Nasza Loteria SR - pasek na kartach artykułów

Korytniczanki, zwycięskie Koło Gospodyń Wiejskich w konkursie Echa Dnia słyną z żywiołowości i... proboszczówki

Marzena Ślusarz [email protected]
Korytniczanki w pełnym składzie z muzykiem Markiem Kosowskim.
Korytniczanki w pełnym składzie z muzykiem Markiem Kosowskim. Dawid Łukasik
Energiczność, życzliwość i profesjonalizm tworzą symbol Korytniczanek. Panie ze zwycięskiego w konkursie Echa Dnia Koła Gospodyń Wiejskich potrafią każdego zauroczyć i zasilić solidną dawką pozytywnej energii. Mają mnóstwo pomysłów, sukcesów i planów na przyszłość, a inspiracje czerpią z walorów wsi i ludowej tradycji.

Koło Gospodyń Wiejskich "Korytniczanki" tworzą:

"Motory” Korytniczanek: od lewej założycielka Małgorzata Kukuryk, kierowniczka zespołu śpiewaczego Elżbieta Korczyk i przewodnicząca Koła Jolanta

"Motory” Korytniczanek: od lewej założycielka Małgorzata Kukuryk, kierowniczka zespołu śpiewaczego Elżbieta Korczyk i przewodnicząca Koła Jolanta Bąk. Dawid Łukasik

"Motory" Korytniczanek: od lewej założycielka Małgorzata Kukuryk, kierowniczka zespołu śpiewaczego Elżbieta Korczyk i przewodnicząca Koła Jolanta Bąk.
(fot. Dawid Łukasik )

Koło Gospodyń Wiejskich "Korytniczanki" tworzą:

Jolanta Bąk, Elżbieta Korczyk, Genowefa Fert, Agata Rak, Bernadeta Skóra, Ewa Skóra, Maria Władyszewska, Edyta Bak, Wiesława Bujna, Stanisława Karkocha, Małgorzata Sobczyk, Nina Karkocha, Henryka Borowic , Edyta Ciepluch, Ewa Kostecka, Joanna Skóra, Elżbieta Ciepluch, Anita Urbańska, Danuta Podkopał, Elżbieta Bąk, Helena Chechelska, Halina Fert, Anna Bujna, Małgorzata Kukuryk. Dzieci: Nikola Wojtyś, Victoria Falandysz, Milena Ciepluch, Kinga Kostecka, Adrianna Sobczyk. Zespół śpiewaczy wspiera akordeonista Marek Kosowski.

KRÓTKIE ZADANIE 1: Zwróć dosłownie wiersze rekordów, zaczynając od samego początku rekordów i kończąc na wierszu zawierającym „mm, v(54.48, 23.92)”, łącznie z nim.
Tekst i rekordy to dwa niezależne od siebie materiały.

(Wiersze zbioru danych)
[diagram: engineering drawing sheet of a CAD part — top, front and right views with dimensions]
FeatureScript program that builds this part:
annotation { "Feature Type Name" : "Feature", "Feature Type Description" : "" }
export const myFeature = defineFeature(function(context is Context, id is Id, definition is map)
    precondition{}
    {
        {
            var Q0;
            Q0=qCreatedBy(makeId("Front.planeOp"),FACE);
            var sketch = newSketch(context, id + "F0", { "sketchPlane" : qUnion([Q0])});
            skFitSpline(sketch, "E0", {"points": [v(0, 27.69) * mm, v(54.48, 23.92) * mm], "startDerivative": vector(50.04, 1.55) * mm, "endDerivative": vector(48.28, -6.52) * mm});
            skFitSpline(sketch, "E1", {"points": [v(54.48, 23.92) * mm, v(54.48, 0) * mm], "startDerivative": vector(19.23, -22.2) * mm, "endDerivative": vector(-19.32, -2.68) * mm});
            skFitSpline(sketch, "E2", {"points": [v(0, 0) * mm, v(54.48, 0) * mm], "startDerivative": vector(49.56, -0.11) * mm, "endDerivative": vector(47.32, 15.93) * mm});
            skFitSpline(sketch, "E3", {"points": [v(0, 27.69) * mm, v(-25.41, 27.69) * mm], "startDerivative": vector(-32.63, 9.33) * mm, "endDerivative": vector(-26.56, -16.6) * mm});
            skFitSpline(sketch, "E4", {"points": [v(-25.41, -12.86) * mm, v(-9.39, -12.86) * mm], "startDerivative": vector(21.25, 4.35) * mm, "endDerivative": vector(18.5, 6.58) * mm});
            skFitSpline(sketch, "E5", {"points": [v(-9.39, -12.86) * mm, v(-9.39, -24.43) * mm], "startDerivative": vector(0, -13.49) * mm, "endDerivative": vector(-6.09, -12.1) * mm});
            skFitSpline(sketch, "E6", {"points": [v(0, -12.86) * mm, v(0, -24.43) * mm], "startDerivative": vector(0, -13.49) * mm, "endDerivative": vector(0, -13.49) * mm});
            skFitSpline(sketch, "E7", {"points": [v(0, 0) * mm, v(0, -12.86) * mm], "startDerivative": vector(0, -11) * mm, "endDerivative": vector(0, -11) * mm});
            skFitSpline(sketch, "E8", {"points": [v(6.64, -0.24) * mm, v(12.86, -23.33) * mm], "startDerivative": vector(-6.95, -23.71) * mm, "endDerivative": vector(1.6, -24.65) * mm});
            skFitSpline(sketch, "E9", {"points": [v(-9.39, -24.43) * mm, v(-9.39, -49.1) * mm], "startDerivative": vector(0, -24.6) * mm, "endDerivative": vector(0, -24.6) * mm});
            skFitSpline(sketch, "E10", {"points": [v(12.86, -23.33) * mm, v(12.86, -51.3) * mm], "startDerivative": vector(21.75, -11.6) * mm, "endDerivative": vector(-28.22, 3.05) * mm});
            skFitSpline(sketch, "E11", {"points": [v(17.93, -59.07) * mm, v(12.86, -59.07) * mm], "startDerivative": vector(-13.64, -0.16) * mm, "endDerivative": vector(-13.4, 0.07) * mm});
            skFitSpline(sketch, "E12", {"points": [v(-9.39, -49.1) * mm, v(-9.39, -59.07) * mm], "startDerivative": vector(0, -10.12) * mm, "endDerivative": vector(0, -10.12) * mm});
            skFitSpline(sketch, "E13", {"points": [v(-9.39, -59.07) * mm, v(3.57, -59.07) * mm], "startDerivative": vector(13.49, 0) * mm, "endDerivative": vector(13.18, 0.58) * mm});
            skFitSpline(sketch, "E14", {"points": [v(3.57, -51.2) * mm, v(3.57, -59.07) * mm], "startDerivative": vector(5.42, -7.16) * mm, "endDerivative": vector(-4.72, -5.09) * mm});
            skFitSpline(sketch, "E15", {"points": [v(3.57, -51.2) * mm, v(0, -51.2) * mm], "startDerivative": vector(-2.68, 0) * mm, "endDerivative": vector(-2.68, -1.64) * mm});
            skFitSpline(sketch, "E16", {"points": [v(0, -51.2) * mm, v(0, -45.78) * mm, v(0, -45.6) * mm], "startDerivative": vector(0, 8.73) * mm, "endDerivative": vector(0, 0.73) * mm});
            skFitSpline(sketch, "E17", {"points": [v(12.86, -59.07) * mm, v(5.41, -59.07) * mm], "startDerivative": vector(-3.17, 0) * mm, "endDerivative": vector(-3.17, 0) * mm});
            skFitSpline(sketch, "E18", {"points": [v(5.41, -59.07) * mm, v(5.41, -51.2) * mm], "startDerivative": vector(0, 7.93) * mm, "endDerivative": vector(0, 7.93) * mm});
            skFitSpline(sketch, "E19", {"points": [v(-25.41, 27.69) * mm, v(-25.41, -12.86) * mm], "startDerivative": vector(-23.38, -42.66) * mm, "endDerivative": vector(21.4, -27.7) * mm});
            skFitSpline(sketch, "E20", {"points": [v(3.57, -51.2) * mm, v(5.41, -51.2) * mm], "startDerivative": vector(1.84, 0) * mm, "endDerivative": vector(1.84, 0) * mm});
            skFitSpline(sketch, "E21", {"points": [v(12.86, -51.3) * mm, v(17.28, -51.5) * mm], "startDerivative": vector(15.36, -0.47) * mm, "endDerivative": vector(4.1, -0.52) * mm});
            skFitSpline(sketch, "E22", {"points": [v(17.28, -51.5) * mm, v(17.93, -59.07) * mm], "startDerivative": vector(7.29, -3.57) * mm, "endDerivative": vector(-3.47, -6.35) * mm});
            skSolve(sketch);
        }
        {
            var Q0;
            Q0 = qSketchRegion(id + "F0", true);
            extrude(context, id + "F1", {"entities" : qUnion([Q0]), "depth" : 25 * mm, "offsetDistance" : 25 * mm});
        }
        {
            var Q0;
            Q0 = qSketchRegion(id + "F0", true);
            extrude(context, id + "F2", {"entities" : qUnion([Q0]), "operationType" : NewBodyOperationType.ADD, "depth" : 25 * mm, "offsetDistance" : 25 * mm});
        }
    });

KRÓTKIE ZADANIE 2: Kto według tekstu o Korytniczankach wspiera zespół śpiewaczy?

ODPOWIEDŹ 1:
[diagram: engineering drawing sheet of a CAD part — top, front and right views with dimensions]
FeatureScript program that builds this part:
annotation { "Feature Type Name" : "Feature", "Feature Type Description" : "" }
export const myFeature = defineFeature(function(context is Context, id is Id, definition is map)
    precondition{}
    {
        {
            var Q0;
            Q0=qCreatedBy(makeId("Front.planeOp"),FACE);
            var sketch = newSketch(context, id + "F0", { "sketchPlane" : qUnion([Q0])});
            skFitSpline(sketch, "E0", {"points": [v(0, 27.69) * mm, v(54.48, 23.92) * mm], "startDerivative": vector(50.04, 1.55) * mm, "endDerivative": vector(48.28, -6.52) * mm});

ODPOWIEDŹ 2: Zespół śpiewaczy wspiera akordeonista Marek Kosowski.